Estrich glätten ohne Kabel — wann sich eine Akku-Glättmaschine lohnt

Auf den meisten Baustellen ist das Kabel der unauffälligste Störfaktor — bis man eine Fläche glätten muss. Dann liegt es im Weg, zieht durch den frischen Belag oder endet dort, wo die letzte funktionierende Steckdose ist. In diesem Beitrag geht es darum, wann eine Akku-Glättmaschine die bessere Wahl ist, worauf Sie technisch achten sollten — und wo kabellose Maschinen an ihre Grenzen kommen.

Fünf Situationen, in denen das Kabel der Feind ist

1. Kein Baustrom. Im Neubau ist der Estrich oft früher fertig als die Elektrik. Wenn der Anschluss fehlt, bleibt sonst nur der Generator — ein zusätzliches Gerät, das transportiert, betankt und irgendwo abgestellt werden muss.

2. Frischer Belag hinter Ihnen. Beim Glätten arbeiten Sie sich über die Fläche — und das Kabel kommt mit. Auf Sichtestrich oder frisch gespachtelten Flächen hinterlässt ein nachschleifendes Kabel Spuren, die Sie anschließend wieder ausbessern.

3. Verwinkelte Grundrisse. Türdurchgänge, Stützen, kleine Räume: Je verwinkelter die Fläche, desto öfter hängt das Kabel fest oder muss umgelegt werden. Jede Unterbrechung kostet Zeit — und bei abbindendem Material ist Zeit genau das, was fehlt.

4. Obergeschosse und lange Wege. Liegt die Fläche im dritten Stock, wird jede Kabeltrommel zum eigenen Arbeitsgang. Eine Maschine, die nur sich selbst braucht, ist schneller am Einsatzort.

5. Kleinere Flächen und Nacharbeit. Für eine kleine Ausgleichsfläche oder das Nachglätten einzelner Bereiche steht der Aufwand für Stromversorgung oft in keinem Verhältnis zur eigentlichen Arbeit.

Worauf es bei einer Akku-Glättmaschine technisch ankommt

Kabellos allein macht keine gute Maschine. Entscheidend sind vier Punkte:

Laufzeit-Konzept statt Einzelakku. Ein Akku ist irgendwann leer — die Frage ist, was dann passiert. Praxistauglich ist ein System mit mehreren Akkus: Einer arbeitet in der Maschine, die anderen laden. Bei der EFS 200 Akku sind es drei Akkus, damit ist durchgängiges Arbeiten möglich; der Wechsel dauert wenige Sekunden.

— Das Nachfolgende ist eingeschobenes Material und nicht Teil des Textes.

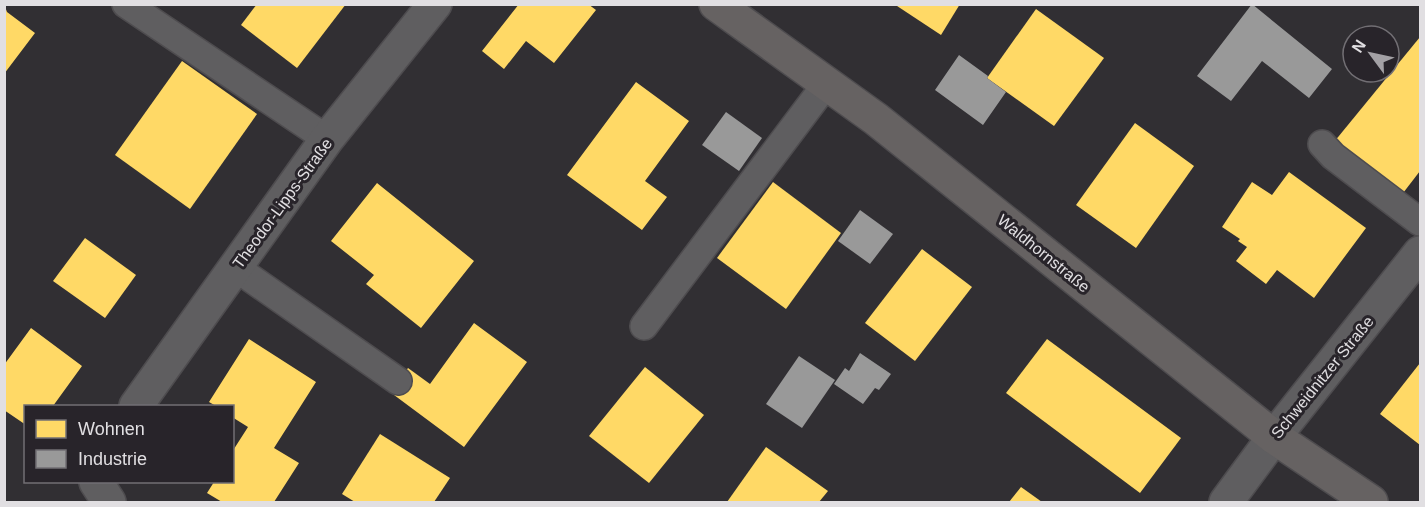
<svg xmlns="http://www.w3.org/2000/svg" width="1425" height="507" viewBox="0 0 1425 507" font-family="Helvetica,sans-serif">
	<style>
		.homes { fill: #ffd966 }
		.industry { fill: #999 }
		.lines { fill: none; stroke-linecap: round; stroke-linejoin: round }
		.lane-casing { stroke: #4e4c4f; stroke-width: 30 }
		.street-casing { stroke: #4e4c4f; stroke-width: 36 }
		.secondary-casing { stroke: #4e4c4f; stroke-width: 36 }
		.lane { stroke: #5f5e60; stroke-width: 27 }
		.street { stroke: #5f5e60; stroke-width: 33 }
		.secondary { stroke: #666262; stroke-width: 33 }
		.labels { text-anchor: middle; stroke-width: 6; stroke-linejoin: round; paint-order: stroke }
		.street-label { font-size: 16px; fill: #e1dfe2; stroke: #28242a }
	</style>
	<rect width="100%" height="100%" fill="#312f33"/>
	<g class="homes">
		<path d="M4,4l3,8 28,21 -31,41z"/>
		<path d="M257,4h89l-49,64 -56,-43z"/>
		<path d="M519,4h69l8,6 -42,53 -28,-22 -22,28 -22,-18z"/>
		<path d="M894,4h66l-19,31z"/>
		<path d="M1036,9l68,49 -50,68 -67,-48z"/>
		<path d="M1420,37v134l-20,26 -66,-55z"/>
		<path d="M182,61l75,53 -67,95 -75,-54z"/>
		<path d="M636,82l53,39 -44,60 22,16 -25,33 -75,-55z"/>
		<path d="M1135,123l59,43 -58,82 -60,-43z"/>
		<path d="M1289,172l77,56 -52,70 -37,-28 -11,14 -30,-23 11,-14 -9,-6 2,-2 -18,-12 30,-45 20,13z"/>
		<path d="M773,182l68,51 -55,76 -69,-51z"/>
		<path d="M377,183l97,78 -53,67 -55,-44 8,-9 -43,-34z"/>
		<path d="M85,238l51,37 -31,43 -52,-37z"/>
		<path d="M922,249l50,38 -57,74 -50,-38z"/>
		<path d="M474,323l53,39 -63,85 -74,-55 18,-24 22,16z"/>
		<path d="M31,328l51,38 -29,40h-27v19l-22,-15v-45z"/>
		<path d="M249,339l67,43 -42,66 25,15 -25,39h-52l-15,-9 7,-11h18v-30l16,-25 -16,-10v-11h-16l-7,-4z"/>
		<path d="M1047,339l134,99 -41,55 -134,-100z"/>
		<path d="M1420,363v82l-40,-31z"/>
		<path d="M645,367l59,48 -55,68 -60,-47z"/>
		<path d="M380,434l70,44 -16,24h-79l-13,-8z"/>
		<path d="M766,447l62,44 -9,11h-92z"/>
		<path d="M1021,487l21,15h-33z"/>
	</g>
	<g class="industry">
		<path d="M1252,4l80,65 -23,29 -47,-37 -31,40 -34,-25z"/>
		<path d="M959,55l29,21 -1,2 19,14 -23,33 -48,-35z"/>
		<path d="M726,112l36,26 -23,33 -37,-26z"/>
		<path d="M860,210l33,24 -23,30 -32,-23z"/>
		<path d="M860,353l31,21 -12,16 -4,-2 -12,16 -29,-20 11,-16 4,3z"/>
		<path d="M799,356l36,24 -33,48 -36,-24z"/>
	</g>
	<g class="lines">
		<defs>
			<g id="lane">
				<path d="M126,4l201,135"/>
				<path d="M1322,144l11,12 87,66"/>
				<path d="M236,268l162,113"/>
				<path d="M644,326l183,-243"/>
			</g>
			<g id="street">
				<path d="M136,406l191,-267 108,-135"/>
				<path d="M96,482l13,20"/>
				<path d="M1226,502l48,-65 146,-184"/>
			</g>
			<path id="secondary" d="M716,4l160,115 398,318 97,65"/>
		</defs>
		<use href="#lane" class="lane-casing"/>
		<use href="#street" class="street-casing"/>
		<use href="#secondary" class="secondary-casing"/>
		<use href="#lane" class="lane"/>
		<use href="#street" class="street"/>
		<use href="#secondary" class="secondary"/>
	</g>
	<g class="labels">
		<g class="street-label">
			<text transform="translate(282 203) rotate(-54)" y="6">Theodor-Lipps-Straße</text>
			<text transform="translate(1044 253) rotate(39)" y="6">Waldhornstraße</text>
			<text transform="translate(1322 377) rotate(-51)" y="6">Schweidnitzer Straße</text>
		</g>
	</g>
	<rect width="1425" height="507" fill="none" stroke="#e1dfe2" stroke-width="12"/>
	<rect x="24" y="405" width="210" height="78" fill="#28242a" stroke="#726f74" stroke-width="1.5"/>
	<rect x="36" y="420" width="30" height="18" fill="#ffd966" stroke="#726f74" stroke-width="1.5"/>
	<text x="78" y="435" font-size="18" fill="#e1dfe2">Wohnen</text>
	<rect x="36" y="450" width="30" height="18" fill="#999999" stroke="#726f74" stroke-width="1.5"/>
	<text x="78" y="465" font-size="18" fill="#e1dfe2">Industrie</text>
	<g transform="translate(1371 54) rotate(303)"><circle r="28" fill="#28242a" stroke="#726f74" stroke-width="1.5"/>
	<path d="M0-4.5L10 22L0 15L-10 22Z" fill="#a3a1a5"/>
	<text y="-9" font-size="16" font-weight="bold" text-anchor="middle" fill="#e1dfe2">N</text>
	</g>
</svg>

Effizienter Antrieb. Beim Akkubetrieb zählt jedes Watt. Ein bürstenloser Motor arbeitet verlustärmer als ein Bürstenmotor und hält länger. Ein 2-Gang-Getriebe sorgt dafür, dass auch bei niedriger Drehzahl genug Kraft an der Scheibe ankommt.

Stufenlose Drehzahlregelung. Estrich, Sichtestrich und Reaktionsharz verhalten sich unterschiedlich — und dasselbe Material verhält sich je nach Abbindezeitpunkt anders. Die Drehzahl muss sich dem Material anpassen lassen, nicht umgekehrt.

Belastung im Blick. Bei Akku-Maschinen lohnt sich ein Ampèremeter: Es zeigt die Motorbelastung während der Arbeit an. Sie sehen sofort, wenn die Maschine an der Grenze läuft, und schützen so Antrieb und Akku vor Überlastung.

Dazu kommt das Gewicht. Eine Maschine, die eine Person tragen kann — die EFS 200 Akku wiegt 23 kg — spart auf jeder Baustelle Wege, Helfer und Rampen.

Wo die Grenzen liegen

Ehrlicherweise: Eine Akku-Maschine ersetzt nicht jede Netzmaschine. Für sehr große Industrieflächen, die im Dauerbetrieb über Stunden geglättet werden, bleibt die netzgebundene oder benzinbetriebene Glättmaschine mit größerer Arbeitsbreite die wirtschaftlichere Wahl — etwa eine EFS 250 oder EFS 350 G. Die Akku-Maschine spielt ihre Stärken dort aus, wo Beweglichkeit, Gewicht und Stromunabhängigkeit mehr zählen als maximale Flächenleistung: auf kleinen und mittleren Flächen, in Obergeschossen, bei Sichtestrich und überall, wo kein Baustrom liegt.

Fazit

Wenn ein spürbarer Teil Ihrer Aufträge aus kleineren und mittleren Flächen, verwinkelten Grundrissen oder Baustellen ohne Strom besteht, arbeitet eine Akku-Glättmaschine schneller und sauberer als jede Kabellösung. Für den Dauerbetrieb auf Großflächen bleibt die große Netzmaschine gesetzt — im Fuhrpark ergänzen sich beide.